Unfortunately, we don’t have a magic cure or an instant fix that we can share, but there are some practical things that are sensible precautions if you are currently trapped in a home that isn’t safe. 

We know that if you are a survivor, most likely you will know all these things already and be doing them, but it’s always good to have a quick mental checklist to make sure that in your desperation to keep everything on an even keel, you haven’t missed something vital…  or if you are concerned about someone you know, who doesn’t have the opportunity to escape (and it’s safe to be able to share some advice, that comes without any judgement) then these are really good things to be aware of:

  • Know where in your home is a ‘safe sanctuary’ where you could bundle yourself and your children should things turn quickly. This safe space will ideally be lockable and if it offers a form of escape such as a window, all the better.
  • Keep your phone with you at all times and make sure it’s charged and ready to call 999.
  • We know of one of our survivors, who literally survived as a result of a code word that they had arranged with a friend or family member who knew that when that word was said or sent in a text they needed help.
  • Have the Hollie Guard app (https://hollieguard.com/) on your phone so that you can access help quickly with a shake of the phone.
  • If you have the opportunity, pack a secret bag with clothes, medication, documents such as passports and birth certificates – ready to go if necessary.

Another great app to have access to if you are in this situation is Bright Sky https://www.hestia.org/brightsky which allows you to access local support across the UK.  It also allows survivors to complete their own DASH risk assessment and log all incidents (emotional as well as physical) which helps when reporting to Police.

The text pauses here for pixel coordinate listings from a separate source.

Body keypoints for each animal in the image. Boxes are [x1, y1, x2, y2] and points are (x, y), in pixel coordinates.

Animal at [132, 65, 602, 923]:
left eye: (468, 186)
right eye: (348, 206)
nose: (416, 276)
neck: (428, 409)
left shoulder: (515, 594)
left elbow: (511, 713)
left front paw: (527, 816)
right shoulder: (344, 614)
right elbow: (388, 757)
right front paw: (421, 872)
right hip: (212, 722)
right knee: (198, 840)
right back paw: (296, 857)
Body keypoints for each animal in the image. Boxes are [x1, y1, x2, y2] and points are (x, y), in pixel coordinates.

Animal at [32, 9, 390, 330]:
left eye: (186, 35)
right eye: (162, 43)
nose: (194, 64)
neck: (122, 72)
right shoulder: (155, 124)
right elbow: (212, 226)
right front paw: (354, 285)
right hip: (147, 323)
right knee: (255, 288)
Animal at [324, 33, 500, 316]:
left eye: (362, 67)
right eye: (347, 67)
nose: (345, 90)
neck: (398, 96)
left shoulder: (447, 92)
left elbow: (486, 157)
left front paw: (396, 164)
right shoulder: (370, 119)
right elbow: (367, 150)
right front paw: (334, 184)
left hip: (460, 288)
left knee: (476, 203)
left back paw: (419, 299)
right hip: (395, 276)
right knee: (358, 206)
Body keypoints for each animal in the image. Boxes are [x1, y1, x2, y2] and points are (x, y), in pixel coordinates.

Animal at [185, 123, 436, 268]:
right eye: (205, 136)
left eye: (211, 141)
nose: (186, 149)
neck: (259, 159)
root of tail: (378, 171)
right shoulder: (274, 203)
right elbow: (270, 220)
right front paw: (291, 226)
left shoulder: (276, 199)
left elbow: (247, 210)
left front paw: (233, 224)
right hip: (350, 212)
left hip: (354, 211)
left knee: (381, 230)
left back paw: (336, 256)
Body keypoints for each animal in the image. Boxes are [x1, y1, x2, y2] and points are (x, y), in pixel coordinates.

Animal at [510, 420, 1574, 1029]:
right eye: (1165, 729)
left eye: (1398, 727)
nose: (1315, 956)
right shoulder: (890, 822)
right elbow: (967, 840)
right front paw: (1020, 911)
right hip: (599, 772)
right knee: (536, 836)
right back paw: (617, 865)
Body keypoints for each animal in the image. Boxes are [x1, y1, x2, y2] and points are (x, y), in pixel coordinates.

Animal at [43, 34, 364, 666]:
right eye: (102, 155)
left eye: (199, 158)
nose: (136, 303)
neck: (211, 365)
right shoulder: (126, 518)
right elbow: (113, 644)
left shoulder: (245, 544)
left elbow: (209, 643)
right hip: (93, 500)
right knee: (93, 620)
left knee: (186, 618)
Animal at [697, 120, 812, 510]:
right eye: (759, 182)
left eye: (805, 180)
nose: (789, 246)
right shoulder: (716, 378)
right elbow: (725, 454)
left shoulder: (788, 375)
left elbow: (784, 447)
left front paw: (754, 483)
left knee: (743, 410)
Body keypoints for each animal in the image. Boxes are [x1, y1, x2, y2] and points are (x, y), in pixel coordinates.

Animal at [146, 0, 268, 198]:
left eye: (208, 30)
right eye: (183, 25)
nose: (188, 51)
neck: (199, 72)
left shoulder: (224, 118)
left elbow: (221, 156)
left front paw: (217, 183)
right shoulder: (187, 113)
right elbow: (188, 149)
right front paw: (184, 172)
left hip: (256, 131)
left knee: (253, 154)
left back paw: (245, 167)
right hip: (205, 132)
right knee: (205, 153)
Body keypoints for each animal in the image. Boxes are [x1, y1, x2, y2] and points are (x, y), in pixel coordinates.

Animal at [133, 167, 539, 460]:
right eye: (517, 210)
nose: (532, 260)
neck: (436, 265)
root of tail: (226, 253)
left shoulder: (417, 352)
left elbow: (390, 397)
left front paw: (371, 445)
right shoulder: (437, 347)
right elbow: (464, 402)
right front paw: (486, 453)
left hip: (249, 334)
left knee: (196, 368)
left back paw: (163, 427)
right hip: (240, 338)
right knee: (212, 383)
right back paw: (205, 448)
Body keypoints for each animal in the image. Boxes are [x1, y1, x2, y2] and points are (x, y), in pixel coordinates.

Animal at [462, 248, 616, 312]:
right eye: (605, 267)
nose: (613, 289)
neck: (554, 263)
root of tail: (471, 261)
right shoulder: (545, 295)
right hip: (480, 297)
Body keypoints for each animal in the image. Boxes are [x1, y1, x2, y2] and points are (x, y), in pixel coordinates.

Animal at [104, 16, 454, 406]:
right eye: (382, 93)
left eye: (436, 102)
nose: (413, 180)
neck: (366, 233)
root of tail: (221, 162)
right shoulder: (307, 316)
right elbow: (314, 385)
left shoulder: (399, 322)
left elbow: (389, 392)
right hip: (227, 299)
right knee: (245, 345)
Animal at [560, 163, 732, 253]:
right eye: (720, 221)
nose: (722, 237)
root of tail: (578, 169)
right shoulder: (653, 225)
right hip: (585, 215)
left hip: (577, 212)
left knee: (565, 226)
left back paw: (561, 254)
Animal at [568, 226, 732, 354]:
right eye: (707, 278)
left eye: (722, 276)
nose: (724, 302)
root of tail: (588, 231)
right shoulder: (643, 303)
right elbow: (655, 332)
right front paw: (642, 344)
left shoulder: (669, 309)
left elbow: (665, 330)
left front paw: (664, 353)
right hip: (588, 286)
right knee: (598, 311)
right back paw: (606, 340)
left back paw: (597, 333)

As Joss covered in her blogs previously, it’s a really good idea to teach your children how to call 999 and maybe even how to access the 55 service. (https://fullfact.org/crime/dial-999-silent-call-hang-up/)  It’s also good if you are able to make an arrangement with your children so that they know a place to meet if you need to flee and they get separated.  Joss’ earlier blog here gives some other advice on helping children living in a house with an abusive parent.

And last, but of course, no means least, contact us – remember that warrior team I told you about at the beginning of this blog, well we are all here and waiting to take your call for help or support.  You might find that small window of opportunity when you are out at the shop (luckily shops only allow one person from a household in at the moment), or perhaps during a walk to the park (while the kids are kicking a ball maybe…)  to be able to reach out to us.

Our most important message that we are sharing is that we know that none of this is a survivor’s fault.  We are continuing to give that reassurance and we’re really clear that however hard the lockdown may feel,  COVID-19 does not excuse the behaviour of their abuser.

So, if you get the opportunity, know that we’re here to help pick you up and dust you off and let you know that there is always a way out, we will always be there to help and you are worthy of so much more than this.